Trente ans de privatisation, et au bout du compte… un retour au bercail. Londres vient d’acter la renationalisation progressive de son réseau ferroviaire d’ici 2027. Une volte-face spectaculaire qui en dit long sur l’échec du modèle que la France… est en train de mettre en place.

Trente ans de fiasco

Billets hors de prix, trains systématiquement en retard, dividendes mirobolants pour les actionnaires, infrastructures laissées à l’abandon : le bilan est accablant. Un voyageur britannique paie en moyenne cinq fois plus cher son billet qu’un Français, pour un service objectivement plus médiocre. Les statistiques parlent d’elles-mêmes : à peine 67 % de ponctualité, contre 87 % pour la SNCF — pourtant régulièrement brocardée en France.

Le symbole du naufrage reste l’accident de Hatfield en 2000, conséquence directe du sous-investissement. La compagnie privée Railtrack, censée gérer l’ensemble des infrastructures, a fait faillite en six ans.
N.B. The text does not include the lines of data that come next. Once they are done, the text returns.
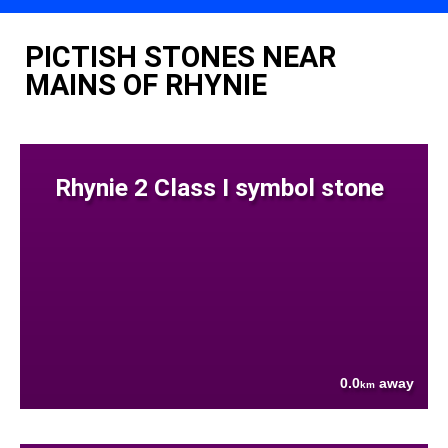
PICTISH STONES NEAR
MAINS OF RHYNIE
Rhynie 2 Class I symbol stone
0.0
away
km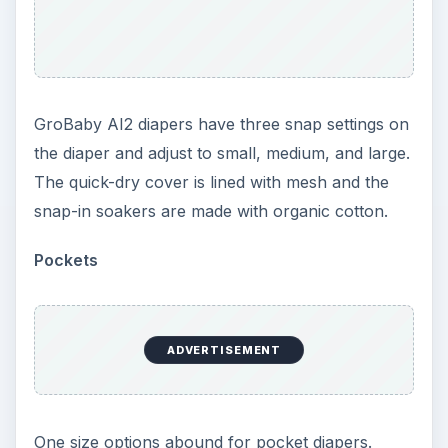
series: Using Cloth
Diapers
From basic supplies, to what to do in
emergencies, learn the ins and outs of using cloth
diapers for your baby.
Green Baby Basics: What You Need to Cloth
Diaper Your Baby
The New Generation of Cloth Diapers: Style
Guide
Cloth Diapers for Newborn Babies
How to Use Prefold Cloth Diapers: Folding
Guide and More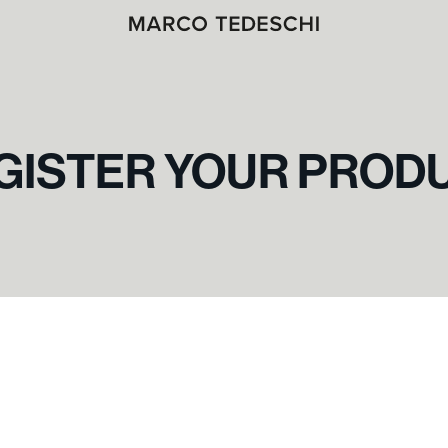
GISTER YOUR PROD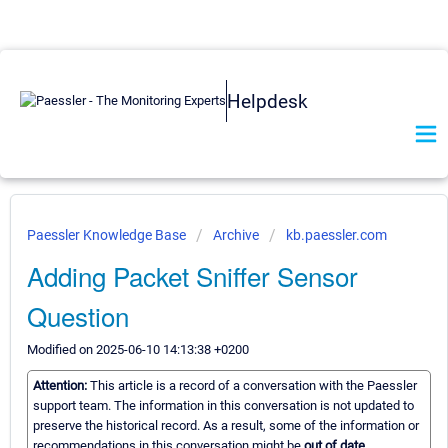
Helpdesk
Paessler Knowledge Base
Archive
kb.paessler.com
Adding Packet Sniffer Sensor
Question
Modified on 2025-06-10 14:13:38 +0200
Attention:
This article is a record of a conversation with the Paessler
support team. The information in this conversation is not updated to
preserve the historical record. As a result, some of the information or
recommendations in this conversation might be
out of date.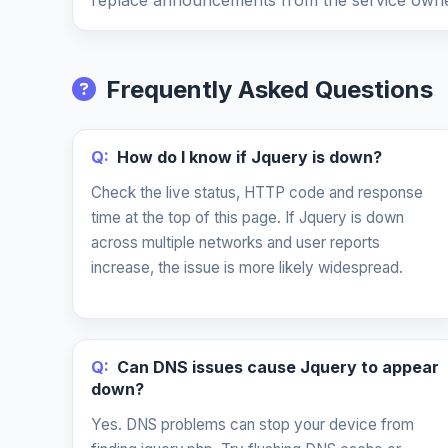
replace announcements from the service owne
Frequently Asked Questions
Q:
How do I know if Jquery is down?
Check the live status, HTTP code and response
time at the top of this page. If Jquery is down
across multiple networks and user reports
increase, the issue is more likely widespread.
Q:
Can DNS issues cause Jquery to appear
down?
Yes. DNS problems can stop your device from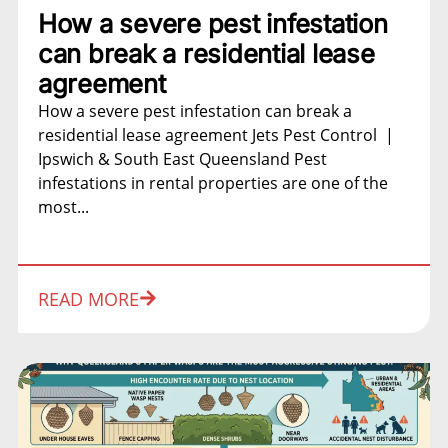
How a severe pest infestation
can break a residential lease
agreement
How a severe pest infestation can break a
residential lease agreement Jets Pest Control |
Ipswich & South East Queensland Pest
infestations in rental properties are one of the
most...
READ MORE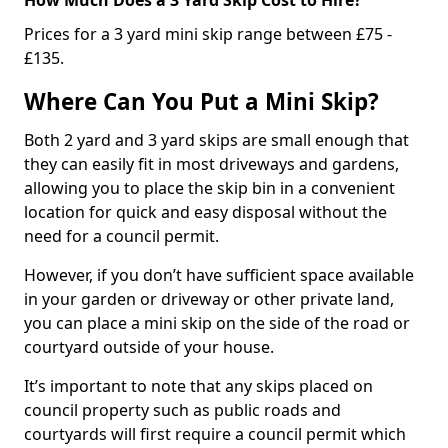
Prices for a 3 yard mini skip range between £75 -
£135.
Where Can You Put a Mini Skip?
Both 2 yard and 3 yard skips are small enough that
they can easily fit in most driveways and gardens,
allowing you to place the skip bin in a convenient
location for quick and easy disposal without the
need for a council permit.
However, if you don’t have sufficient space available
in your garden or driveway or other private land,
you can place a mini skip on the side of the road or
courtyard outside of your house.
It’s important to note that any skips placed on
council property such as public roads and
courtyards will first require a council permit which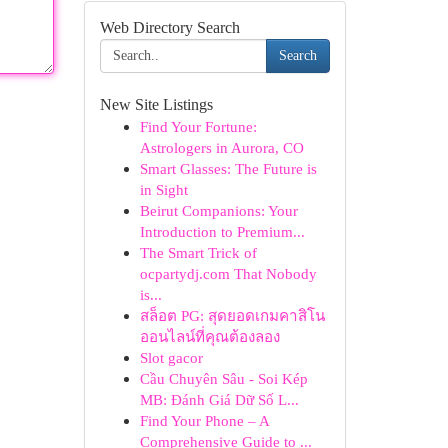
Web Directory Search
Search
New Site Listings
Find Your Fortune:
Astrologers in Aurora, CO
Smart Glasses: The Future is
in Sight
Beirut Companions: Your
Introduction to Premium...
The Smart Trick of
ocpartydj.com That Nobody
is...
สล็อต PG: สุดยอดเกมคาสิโน
ออนไลน์ที่คุณต้องลอง
Slot gacor
Cầu Chuyên Sâu - Soi Kép
MB: Đánh Giá Dữ Số L...
Find Your Phone – A
Comprehensive Guide to ...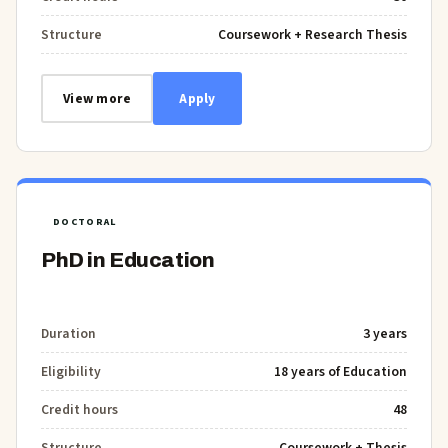
Structure
Coursework + Research Thesis
View more
Apply
DOCTORAL
PhD in Education
Duration
3 years
Eligibility
18 years of Education
Credit hours
48
Structure
Coursework + Thesis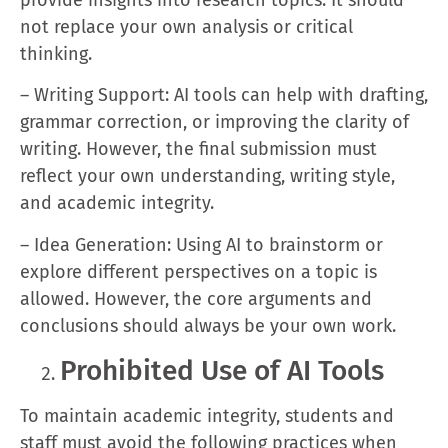
not replace your own analysis or critical
thinking.
– Writing Support: AI tools can help with drafting,
grammar correction, or improving the clarity of
writing. However, the final submission must
reflect your own understanding, writing style,
and academic integrity.
– Idea Generation: Using AI to brainstorm or
explore different perspectives on a topic is
allowed. However, the core arguments and
conclusions should always be your own work.
Prohibited Use of AI Tools
To maintain academic integrity, students and
staff must avoid the following practices when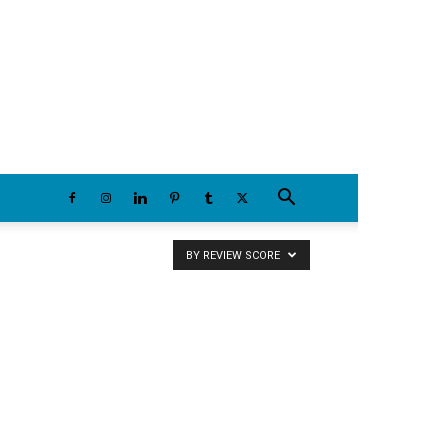
Sunday, August 9, 2026
BY REVIEW SCORE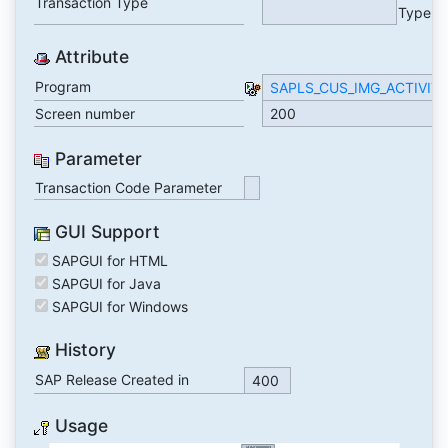
Transaction Type
Type
Attribute
Program
SAPLS_CUS_IMG_ACTIVIT
Screen number
200
Parameter
Transaction Code Parameter
GUI Support
SAPGUI for HTML
SAPGUI for Java
SAPGUI for Windows
History
SAP Release Created in
400
Usage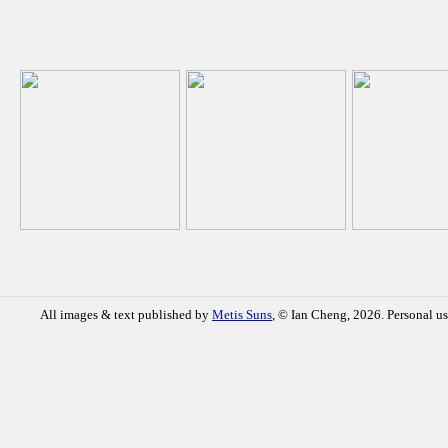
All images & text published by
Metis Suns
, © Ian Cheng, 2026. Personal us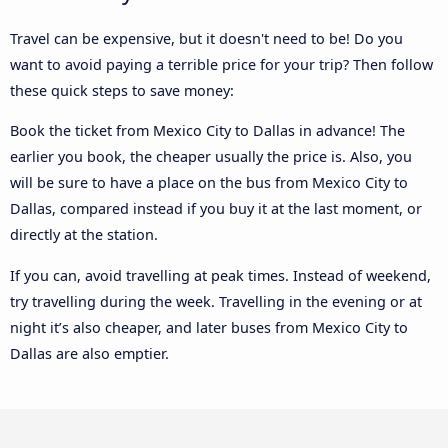
Travel can be expensive, but it doesn't need to be! Do you
want to avoid paying a terrible price for your trip? Then follow
these quick steps to save money:
Book the ticket from Mexico City to Dallas in advance! The
earlier you book, the cheaper usually the price is. Also, you
will be sure to have a place on the bus from Mexico City to
Dallas, compared instead if you buy it at the last moment, or
directly at the station.
If you can, avoid travelling at peak times. Instead of weekend,
try travelling during the week. Travelling in the evening or at
night it’s also cheaper, and later buses from Mexico City to
Dallas are also emptier.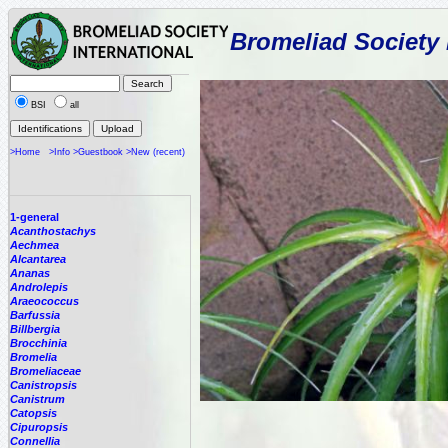
Bromeliad Society 
BSI
all
>Home
>Info
>Guestbook
>New (recent)
1-general
Acanthostachys
Aechmea
Alcantarea
Ananas
Androlepis
Araeococcus
Barfussia
Billbergia
Brocchinia
Bromelia
Bromeliaceae
Canistropsis
Canistrum
Catopsis
Cipuropsis
Connellia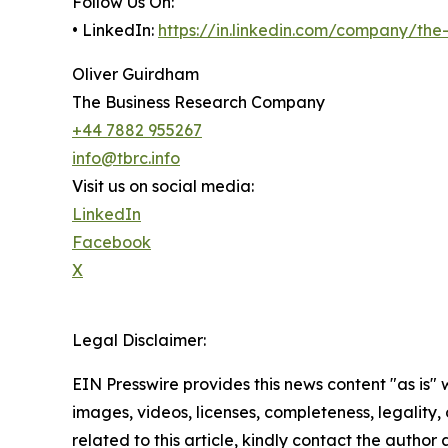
Follow Us On:
• LinkedIn:
https://in.linkedin.com/company/th
Oliver Guirdham
The Business Research Company
+44 7882 955267
info@tbrc.info
Visit us on social media:
LinkedIn
Facebook
X
Legal Disclaimer:
EIN Presswire provides this news content "as is" 
images, videos, licenses, completeness, legality, o
related to this article, kindly contact the author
Premier domino à tomber, annonciateur d’une privatisation aussi dogmatique que calamiteuse.

Starmer fait du Corbyn sans le dire

C’est le travailliste Keir Starmer qui orchestre aujourd’hui le grand retour de l’État. South Western Railway a été la première compagnie rapatriée dans le giron public en mai, suivie de c2c en juillet. Le projet prévoit la création d’un mastodonte unique, Great British Railways (GBR), censé réunifier réseau, infrastructures et opérateurs.

La ministre des Transports Heidi Alexander a parlé d’« adieu à 30 ans d’inefficacité ». Le Premier ministre, lui, promet des trains plus confortables, une billetterie simplifiée et des services enfin dignes du XXIᵉ siècle. Mais derrière ces promesses, c’est bien une rupture idéologique qui s’esquisse : après avoir caricaturé Jeremy Corbyn comme un nostalgique de l’État-providence, les travaillistes appliquent aujourd’hui une partie de son programme.

L’Europe à contre-courant

Le contraste est saisissant. Alors que la France s’ouvre à la concurrence (Trenitalia, Renfe, Transdev…), le Royaume-Uni, qui a servi de modèle aux libéraux français, fait exactement le chemin inverse. Un système présenté naguère comme l’avenir s’effondre sous le poids de ses propres contradictions. Les économistes parlent pudiquement « d’un monopole naturel mal découpé ». Traduction : chaque compagnie privée avait, de fait, la mainmise sur sa zone, et la concurrence n’a jamais existé.

Plus de service ou plus de bureaucratie ?

Reste à savoir si cette renationalisation sera autre chose qu’un slogan. Les contribuables britanniques, qui ont déjà subventionné à coups de milliards des opérateurs privés défaillants pendant la pandémie, devront financer ce retour à l’État. Les conservateurs, minoritaires, dénoncent une usine à gaz qui risque d’ajouter de la bureaucratie sans améliorer la ponctualité.

Mais au fond, le choix est clair : soit on assume un service public cohérent, soit on laisse des intérêts privés vampiriser les usagers. Après trois décennies de racket ferroviaire, les Britanniques ont choisi.

À l’heure où Paris privatise à la marge son rail, Londres fait le pari inverse. La question, désormais, est de savoir qui, des libéraux français ou des sociaux-démocrates britanniques, se trompe d’époque.